I recently ran across an awesome New York Times editorial by Erin Callan, who was the CFO of Lehman Brothers in 2008 (she had the foresight/luck to resign a number of months before the financial crisis brought down the firm):
In particular, I’d like to draw your attention to two passages:
“I didn’t start out with the goal of devoting all of myself to my job. It
crept in over time. Each year that went by, slight modifications became
the new normal. First I spent a half-hour on Sunday organizing my
e-mail, to-do list and calendar to make Monday morning easier. Then I
was working a few hours on Sunday, then all day. My boundaries slipped
away until work was all that was left.”
Sound familiar? This kind of creeping workaholism is endemic in the startup world; just tonight, my wife noted that I was so absorbed in my reading that I failed to acknowledge when she asked me a question (I was reading the Keith Rabois Twitter exchange about blogging entrepreneurs).

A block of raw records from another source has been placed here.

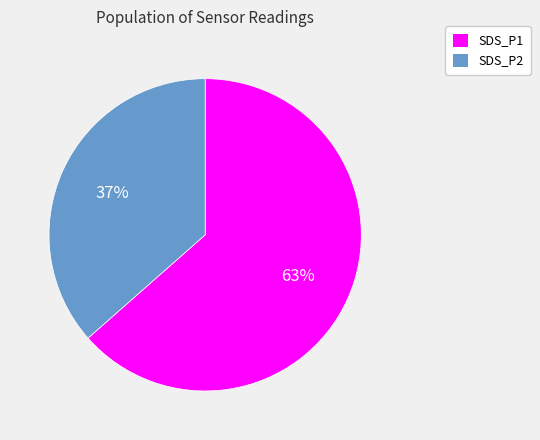

What percentage is the SDS_P2 slice, to the nearest percent?

37%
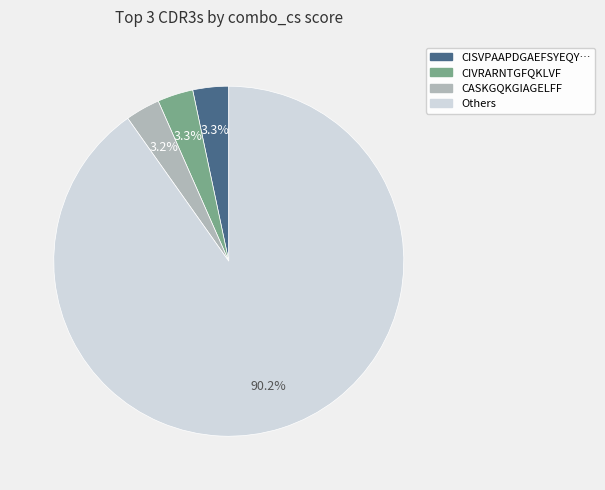

Is there any slice that represents more than half of the pie?

Yes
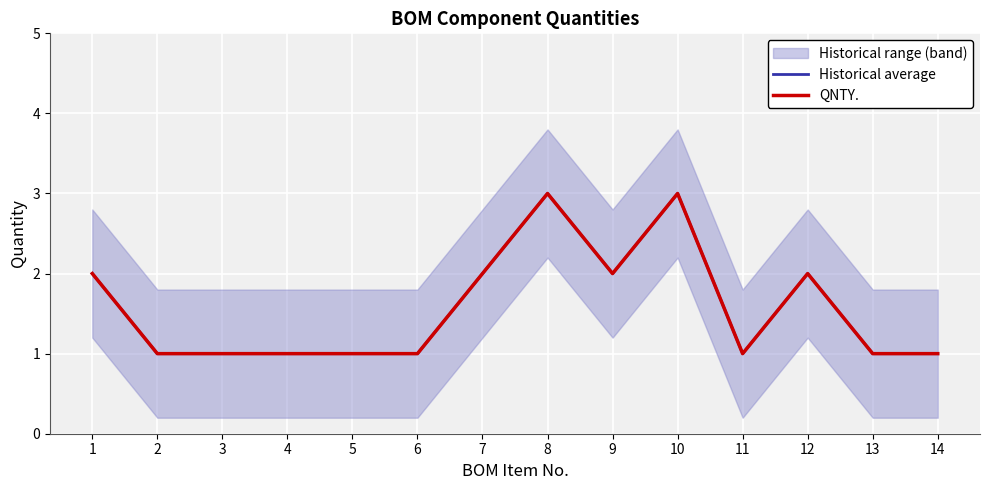

What is the maximum value shown in the chart?

3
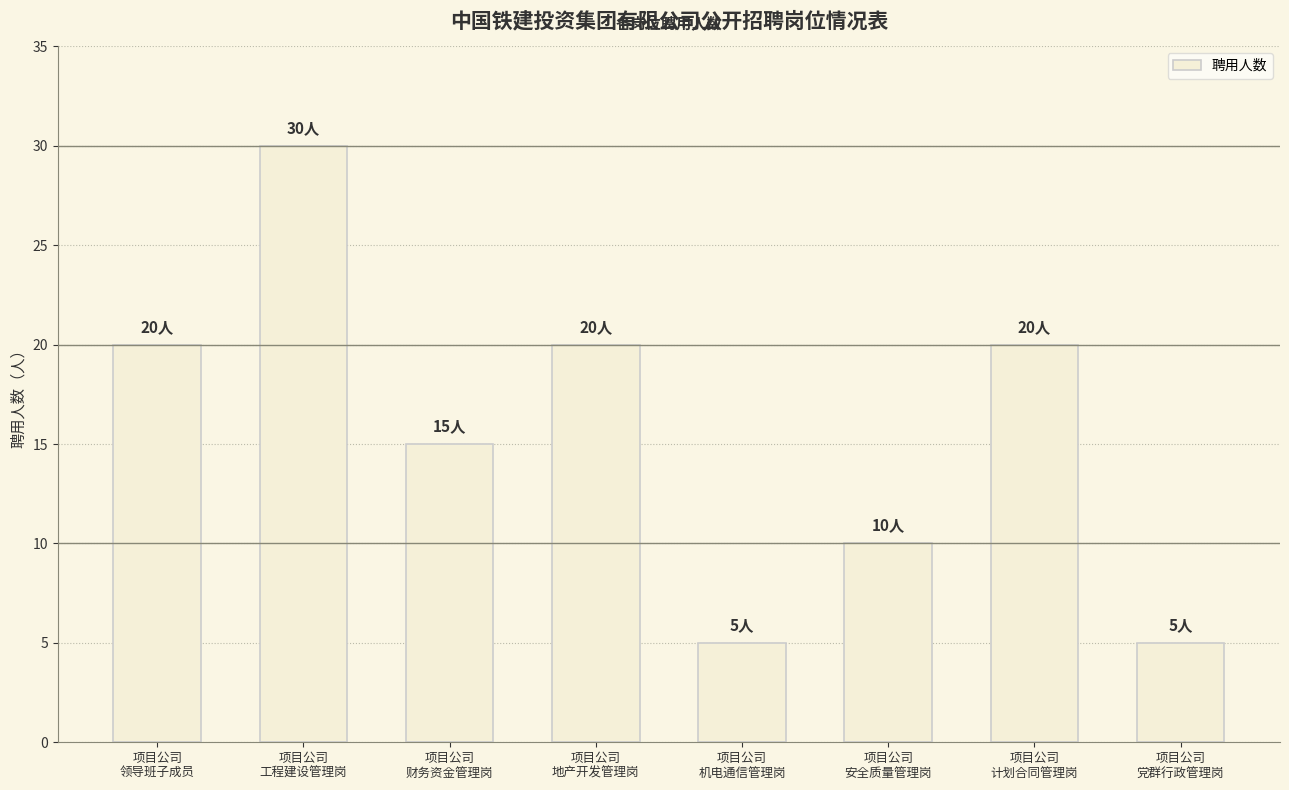

What is the maximum value shown in the chart?

30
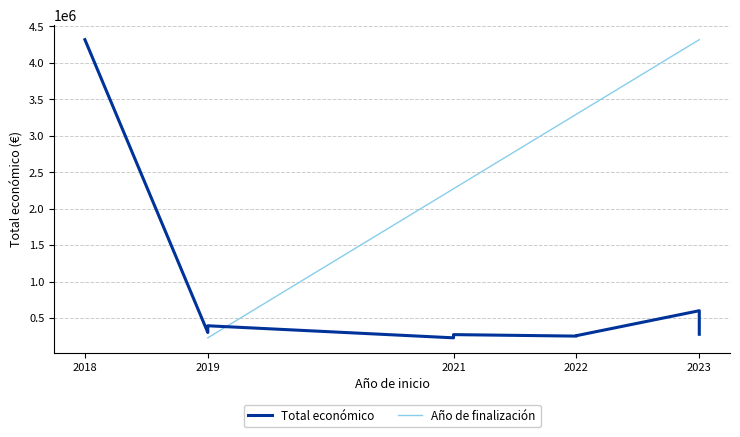

What is the value of the Año de finalización point at the 3rd from the left?

228019.0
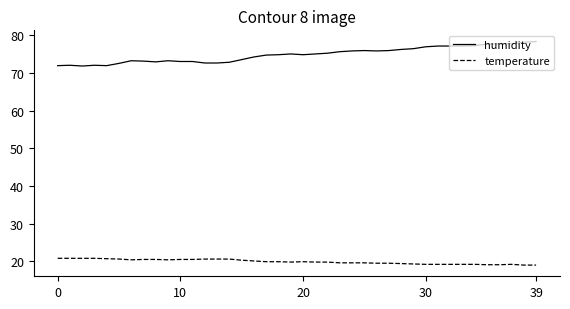

True or false: humidity has more than 2 interior local peaks.

True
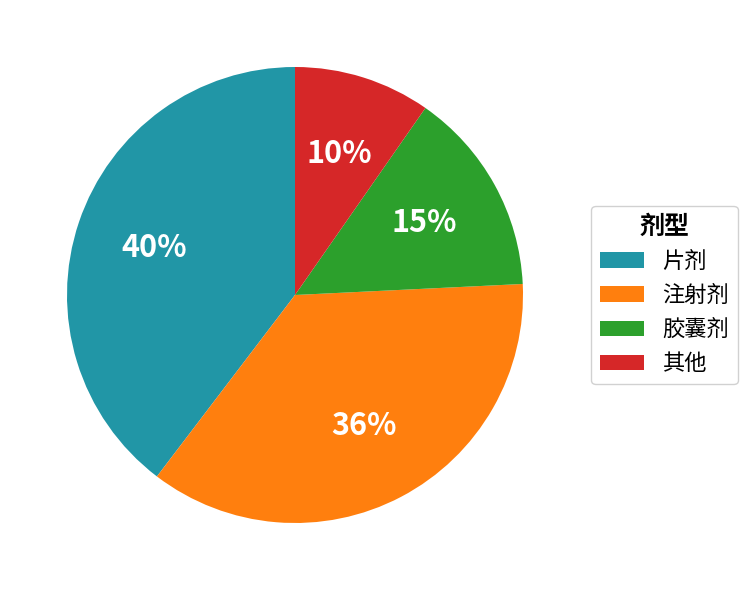

Combined, do 注射剂 and 其他 account for over 50%?

No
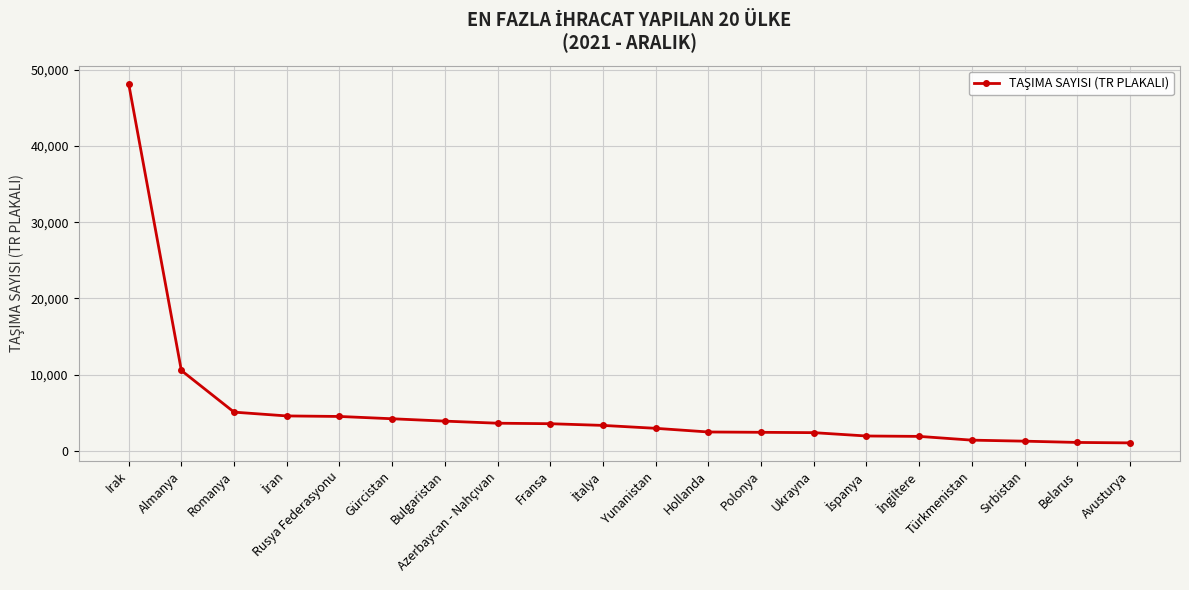

What position from the left is Bulgaristan?

7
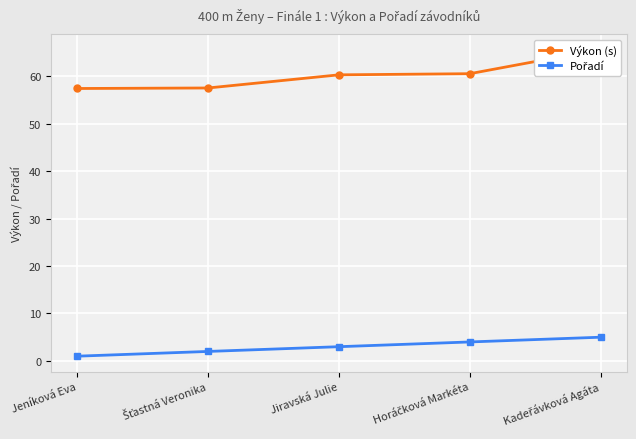

How many lines are shown in the chart?

2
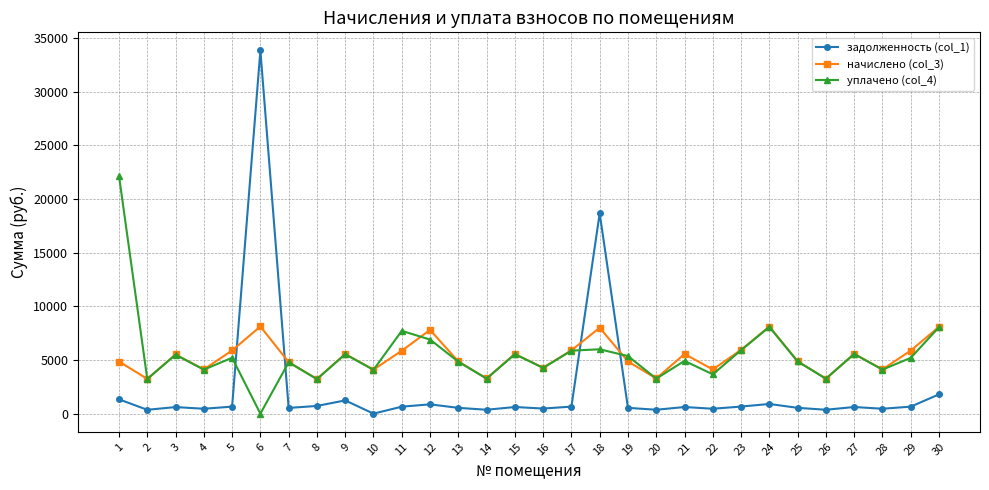

The value of уплачено (col_4) at 4 is 2826.6. True or false?

False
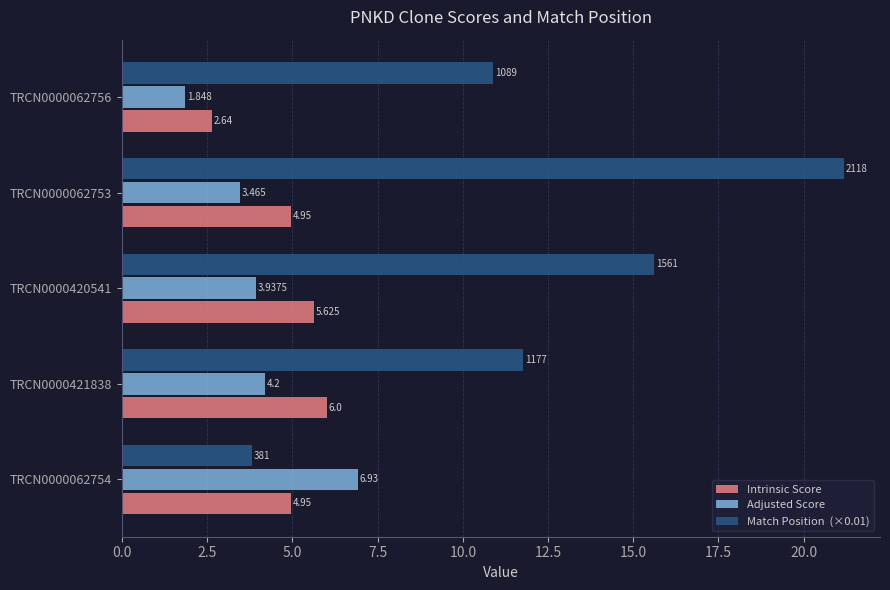

Count the number of data series in this chart.

3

No one is going to maintain the boundaries between your work and the rest of your life other than you and your immediate family. You and you alone have to take responsibility for making this balance work.
“Sometimes young women tell me they admire what I’ve done. As they see
it, I worked hard for 20 years and can now spend the next 20 focused on
other things. But that is not balance. I do not wish that for anyone.
Even at the best times in my career, I was never deluded into thinking I
had achieved any sort of rational allocation between my life at work
and my life outside.”
I find this passage both touching and instructive. Back when I worked for D. E. Shaw, one of my mentors told me that of all the people he knew who said, “I’ll work for Wall Street for 10 years, then retire and do my thing,” none of them ever did.
You can’t balance your life by the decade because the actions you take change you, even if you don’t realize it. Callan seems to have been more self-aware than most, yet even she ended up trapped in a situation of her own making.